L'America e il "bene" presente
Partendo dalla realtà quotidiana, cosa ci rimane per costruire una nazione per tutti? Due settimane dopo le elezioni e la vittoria di Trump in Usa, una risposta al senso di impotenza: «La libertà non può essere imposta, ma solo offerta»Dopo una settimana dalla conclusione della stagione elettorale, ipotesi e incertezze non accennano a calare. Cercando di dare una risposta al disagio generale, alcuni sono scesi per le strade a manifestare e gridare il loro scontento. Molti si stanno organizzando per l'incombente battaglia politica. Altri rimangono fiduciosi che il sistema democratico finirà per prevalere e porre rimedio a ogni abuso. Di fronte a una dimostrazione di malcontento apparentemente sterile, o di fiducia in un sistema senza volto, restiamo con un senso di impotenza rispetto alla possibilità di imprimere una svolta significativa a livello nazionale. Qual è il fondamento originale, comune, da cui possiamo partire, specialmente dopo un anno così controverso, carico di tensioni ideologiche? Quali risorse ci rimangono per costruire una nazione per tutti, a partire dalla semplice realtà della nostra casa, del lavoro e della vita quotidiana?
Solo un'esperienza presente del "bene" ci permetterà di ricostruire. Come scrive il romanziere Wendell Berry: «È la presenza del bene – un buon lavoro, buoni pensieri, buone azioni, luoghi buoni – che ci rende consapevoli che il presente non deve necessariamente essere un incubo del futuro». Le esperienze di bene possono generare uomini e donne che si rapportano tra loro con curiosità invece che con sospetto. Un bene presente genera speranza, e la speranza suscita il desiderio di condividere e dialogare, piuttosto che trincerarci dietro le nostre convinzioni.

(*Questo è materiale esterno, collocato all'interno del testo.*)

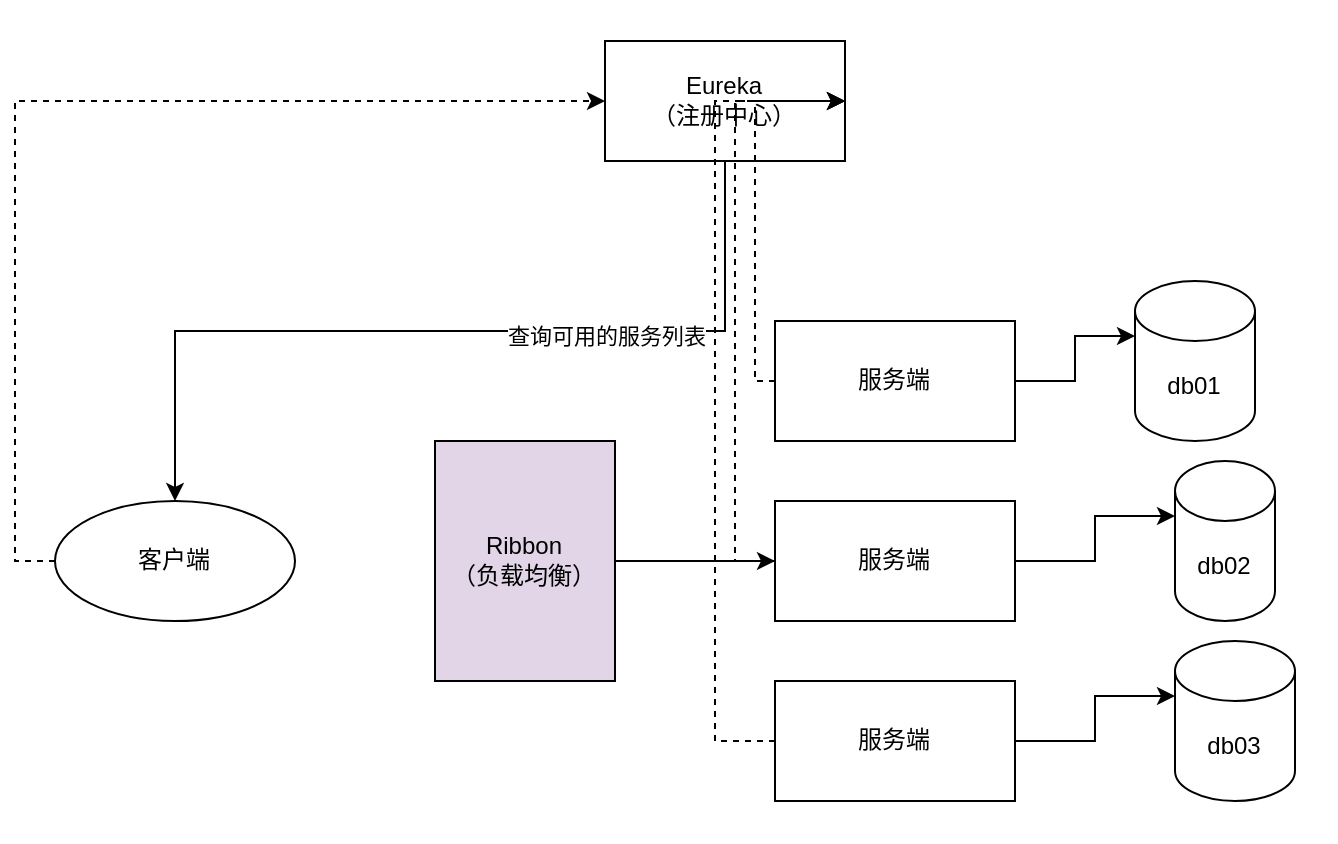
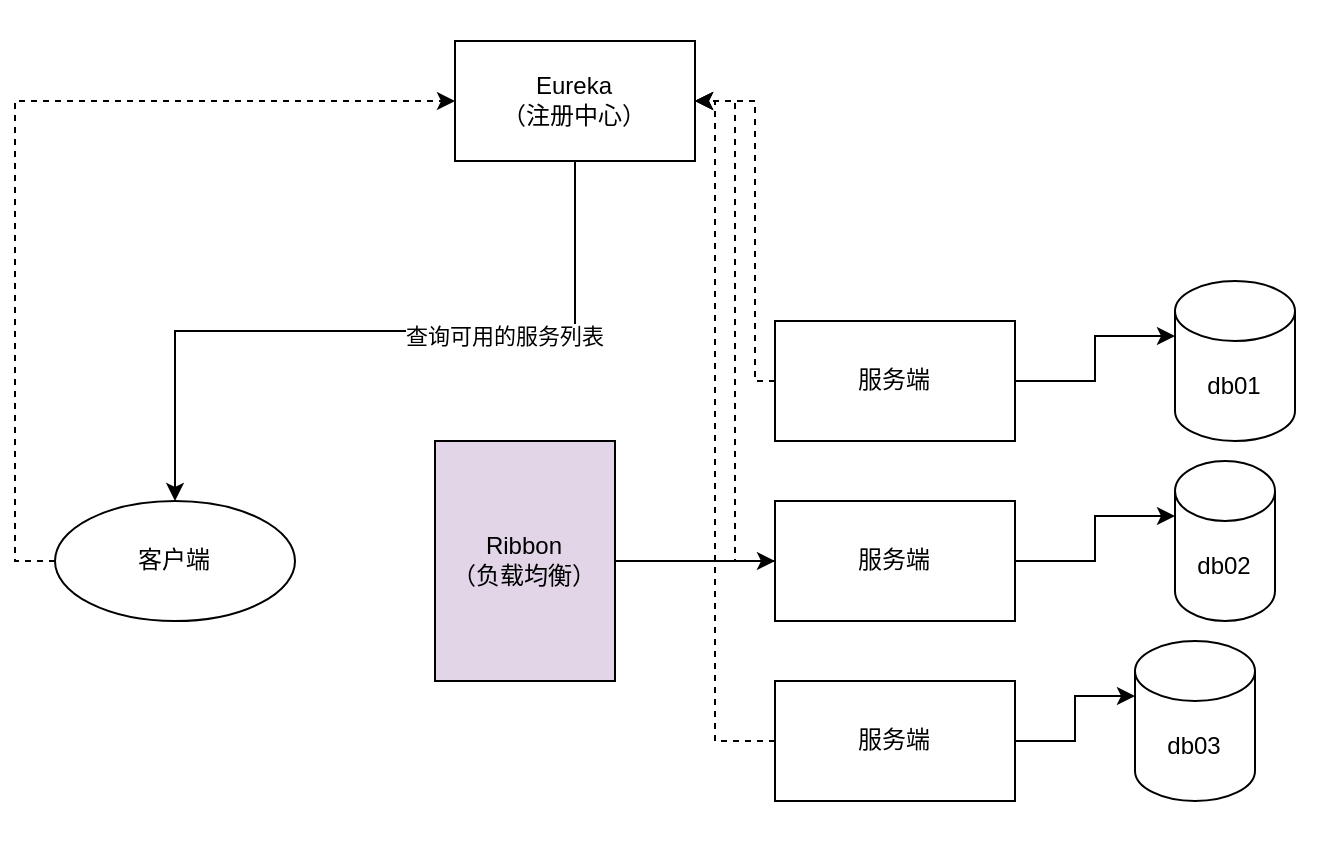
  <mxCell id="0" />
  <mxCell id="1" parent="0" />
  <mxCell id="2" style="edgeStyle=orthogonalEdgeStyle;rounded=0;orthogonalLoop=1;jettySize=auto;html=1;exitX=0.5;exitY=1;exitDx=0;exitDy=0;entryX=0.5;entryY=0;entryDx=0;entryDy=0;" edge="1" parent="1" source="4" target="6"><mxGeometry relative="1" as="geometry" /></mxCell>
  <mxCell id="3" value="查询可用的服务列表" style="edgeLabel;html=1;align=center;verticalAlign=middle;resizable=0;points=[];" vertex="1" connectable="0" parent="2"><mxGeometry x="-0.348" y="2" relative="1" as="geometry"><mxPoint as="offset" /></mxGeometry></mxCell>
- <mxCell id="4" value="&lt;font style=&quot;vertical-align: inherit&quot;&gt;&lt;font style=&quot;vertical-align: inherit&quot;&gt;Eureka&lt;br&gt;（注册中心）&lt;/font&gt;&lt;/font&gt;" style="rounded=0;whiteSpace=wrap;html=1;" vertex="1" parent="1"><mxGeometry x="295" y="20" width="120" height="60" as="geometry" /></mxCell>
+ <mxCell id="4" value="&lt;font style=&quot;vertical-align: inherit&quot;&gt;&lt;font style=&quot;vertical-align: inherit&quot;&gt;Eureka&lt;br&gt;（注册中心）&lt;/font&gt;&lt;/font&gt;" style="rounded=0;whiteSpace=wrap;html=1;" vertex="1" parent="1"><mxGeometry x="220" y="20" width="120" height="60" as="geometry" /></mxCell>
  <mxCell id="5" style="edgeStyle=orthogonalEdgeStyle;rounded=0;orthogonalLoop=1;jettySize=auto;html=1;exitX=0;exitY=0.5;exitDx=0;exitDy=0;entryX=0;entryY=0.5;entryDx=0;entryDy=0;dashed=1;" edge="1" parent="1" source="6" target="4"><mxGeometry relative="1" as="geometry" /></mxCell>
  <mxCell id="6" value="&lt;font style=&quot;vertical-align: inherit&quot;&gt;&lt;font style=&quot;vertical-align: inherit&quot;&gt;客户端&lt;/font&gt;&lt;/font&gt;" style="ellipse;whiteSpace=wrap;html=1;" vertex="1" parent="1"><mxGeometry x="20" y="250" width="120" height="60" as="geometry" /></mxCell>
  <mxCell id="7" style="edgeStyle=orthogonalEdgeStyle;rounded=0;orthogonalLoop=1;jettySize=auto;html=1;exitX=0;exitY=0.5;exitDx=0;exitDy=0;entryX=1;entryY=0.5;entryDx=0;entryDy=0;dashed=1;" edge="1" parent="1" source="15" target="4"><mxGeometry relative="1" as="geometry"><mxPoint x="300" y="120" as="targetPoint" /><Array as="points"><mxPoint x="350" y="370" /><mxPoint x="350" y="50" /></Array></mxGeometry></mxCell>
  <mxCell id="8" style="edgeStyle=orthogonalEdgeStyle;rounded=0;orthogonalLoop=1;jettySize=auto;html=1;exitX=1;exitY=0.5;exitDx=0;exitDy=0;entryX=0;entryY=0;entryDx=0;entryDy=27.5;entryPerimeter=0;" edge="1" parent="1" source="9" target="19"><mxGeometry relative="1" as="geometry" /></mxCell>
  <mxCell id="9" value="&lt;font style=&quot;vertical-align: inherit&quot;&gt;&lt;font style=&quot;vertical-align: inherit&quot;&gt;&lt;font style=&quot;vertical-align: inherit&quot;&gt;&lt;font style=&quot;vertical-align: inherit&quot;&gt;服务端&lt;/font&gt;&lt;/font&gt;&lt;/font&gt;&lt;/font&gt;" style="rounded=0;whiteSpace=wrap;html=1;" vertex="1" parent="1"><mxGeometry x="380" y="250" width="120" height="60" as="geometry" /></mxCell>
  <mxCell id="10" style="edgeStyle=orthogonalEdgeStyle;rounded=0;orthogonalLoop=1;jettySize=auto;html=1;exitX=0;exitY=0.5;exitDx=0;exitDy=0;entryX=1;entryY=0.5;entryDx=0;entryDy=0;dashed=1;" edge="1" parent="1" source="12" target="4"><mxGeometry relative="1" as="geometry"><Array as="points"><mxPoint x="370" y="190" /><mxPoint x="370" y="50" /></Array></mxGeometry></mxCell>
  <mxCell id="11" style="edgeStyle=orthogonalEdgeStyle;rounded=0;orthogonalLoop=1;jettySize=auto;html=1;exitX=1;exitY=0.5;exitDx=0;exitDy=0;entryX=0;entryY=0;entryDx=0;entryDy=27.5;entryPerimeter=0;" edge="1" parent="1" source="12" target="18"><mxGeometry relative="1" as="geometry" /></mxCell>
  <mxCell id="12" value="&lt;font style=&quot;vertical-align: inherit&quot;&gt;&lt;font style=&quot;vertical-align: inherit&quot;&gt;&lt;font style=&quot;vertical-align: inherit&quot;&gt;&lt;font style=&quot;vertical-align: inherit&quot;&gt;服务端&lt;/font&gt;&lt;/font&gt;&lt;/font&gt;&lt;/font&gt;" style="rounded=0;whiteSpace=wrap;html=1;" vertex="1" parent="1"><mxGeometry x="380" y="160" width="120" height="60" as="geometry" /></mxCell>
  <mxCell id="13" style="edgeStyle=orthogonalEdgeStyle;rounded=0;orthogonalLoop=1;jettySize=auto;html=1;exitX=0;exitY=0.5;exitDx=0;exitDy=0;entryX=1;entryY=0.5;entryDx=0;entryDy=0;dashed=1;" edge="1" parent="1" source="9" target="4"><mxGeometry relative="1" as="geometry"><mxPoint x="300" y="120" as="targetPoint" /><Array as="points"><mxPoint x="360" y="280" /><mxPoint x="360" y="50" /></Array></mxGeometry></mxCell>
  <mxCell id="14" style="edgeStyle=orthogonalEdgeStyle;rounded=0;orthogonalLoop=1;jettySize=auto;html=1;exitX=1;exitY=0.5;exitDx=0;exitDy=0;entryX=0;entryY=0;entryDx=0;entryDy=27.5;entryPerimeter=0;" edge="1" parent="1" source="15" target="20"><mxGeometry relative="1" as="geometry" /></mxCell>
  <mxCell id="15" value="&lt;font style=&quot;vertical-align: inherit&quot;&gt;&lt;font style=&quot;vertical-align: inherit&quot;&gt;&lt;font style=&quot;vertical-align: inherit&quot;&gt;&lt;font style=&quot;vertical-align: inherit&quot;&gt;服务端&lt;/font&gt;&lt;/font&gt;&lt;/font&gt;&lt;/font&gt;" style="rounded=0;whiteSpace=wrap;html=1;" vertex="1" parent="1"><mxGeometry x="380" y="340" width="120" height="60" as="geometry" /></mxCell>
  <mxCell id="16" style="edgeStyle=orthogonalEdgeStyle;rounded=0;orthogonalLoop=1;jettySize=auto;html=1;exitX=1;exitY=0.5;exitDx=0;exitDy=0;entryX=0;entryY=0.5;entryDx=0;entryDy=0;" edge="1" parent="1" source="17" target="9"><mxGeometry relative="1" as="geometry" /></mxCell>
  <mxCell id="17" value="Ribbon&lt;br&gt;（负载均衡）" style="rounded=0;whiteSpace=wrap;html=1;fillColor=#e1d5e7;" vertex="1" parent="1"><mxGeometry x="210" y="220" width="90" height="120" as="geometry" /></mxCell>
- <mxCell id="18" value="db01" style="shape=cylinder3;whiteSpace=wrap;html=1;boundedLbl=1;backgroundOutline=1;size=15;" vertex="1" parent="1"><mxGeometry x="560" y="140" width="60" height="80" as="geometry" /></mxCell>
+ <mxCell id="18" value="db01" style="shape=cylinder3;whiteSpace=wrap;html=1;boundedLbl=1;backgroundOutline=1;size=15;" vertex="1" parent="1"><mxGeometry x="580" y="140" width="60" height="80" as="geometry" /></mxCell>
  <mxCell id="19" value="db02" style="shape=cylinder3;whiteSpace=wrap;html=1;boundedLbl=1;backgroundOutline=1;size=15;" vertex="1" parent="1"><mxGeometry x="580" y="230" width="50" height="80" as="geometry" /></mxCell>
- <mxCell id="20" value="db03" style="shape=cylinder3;whiteSpace=wrap;html=1;boundedLbl=1;backgroundOutline=1;size=15;" vertex="1" parent="1"><mxGeometry x="580" y="320" width="60" height="80" as="geometry" /></mxCell>
+ <mxCell id="20" value="db03" style="shape=cylinder3;whiteSpace=wrap;html=1;boundedLbl=1;backgroundOutline=1;size=15;" vertex="1" parent="1"><mxGeometry x="560" y="320" width="60" height="80" as="geometry" /></mxCell>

Io ho incontrato questo bene presente in realtà umane fragili, nelle quali la speranza e la gioia risplendevano nonostante le apparenze. L’ho visto in padre Ibrahim, un parroco di Aleppo, in Siria. Quest’uomo ha incontrato al pozzo di un convento francescano un musulmano che gli ha detto: «Padre, quando vedo come la gente viene qui ad attingere acqua, con un sorriso e una grande pace nel cuore, senza discutere, senza urlare… io, che ho girato ogni angolo di Aleppo e ho visto come si ammazzano a vicenda per arrivare ai pozzi, sono stupefatto. Voi siete pieni di pace e di gioia… C'è qualcosa di diverso in tutti voi».
Ho visto questo bene presente in una anziana donna, che soffriva di un disturbo post-traumatico da stress tanto grave da essere scatenato persino dal cinguettio degli uccelli la mattina. Ha cominciato a lavorare alla Los Angeles Habilitation House, un’organizzazione non profit che offre lavoro e opportunità di carriera alle persone con disabilità. Dopo un anno di lavoro qui, diceva: «Non riesco ancora a dormire, ma ora sto incominciando ad amare gli uccellini che cinguettano. Qualcosa si è ridestato in me. Stando con voi, qualcosa in me si è risvegliato».
Potremmo scartare il bene presente come una strategia sbagliata, a causa della sua fragilità. Il dialogo e l'incontro, potremmo obiettare, sono inermi e perciò possono diventare facile preda di coloro che scelgono il potere per operare un cambiamento. Eppure, buona parte dei cambiamenti sociali che ammiriamo è scaturita da una posizione di debolezza e non di forza. La pace che vi sta alla radice è sostanzialmente inerme. La libertà non può essere imposta, ma solo offerta liberamente. Gli uomini e le donne che in epoche recenti hanno trasformato i nostri modelli di cambiamento politico – Martin Luther King, Madre Teresa, Dorothy Day, Gandhi – l’hanno fatto da una posizione di debolezza, disarmati, invitando gli altri a un bene presente.
Una società libera potrà prosperare quando gli uomini e le donne testimonieranno con entusiasmo, invece di predicare, i principi che stanno loro più a cuore. Nessuna strategia politica è in grado di sostituire uno spirito di collaborazione. E questo spirito ha sempre origine dall’esempio vivente di uno sguardo nuovo, uno sguardo come quello del prete di Aleppo, o del personale dell’Istituto di riabilitazione di Los Angeles, uno sguardo che afferma l’altro prima delle proprie convinzioni. Solo un bene presente mi fa desiderare di essere buono.
Ora che le elezioni sono passate, inizia il vero lavoro. Come dice Wendell Berry, dobbiamo semplicemente «smettere di salvare il mondo e cominciare a viverci dentro in modo salvifico».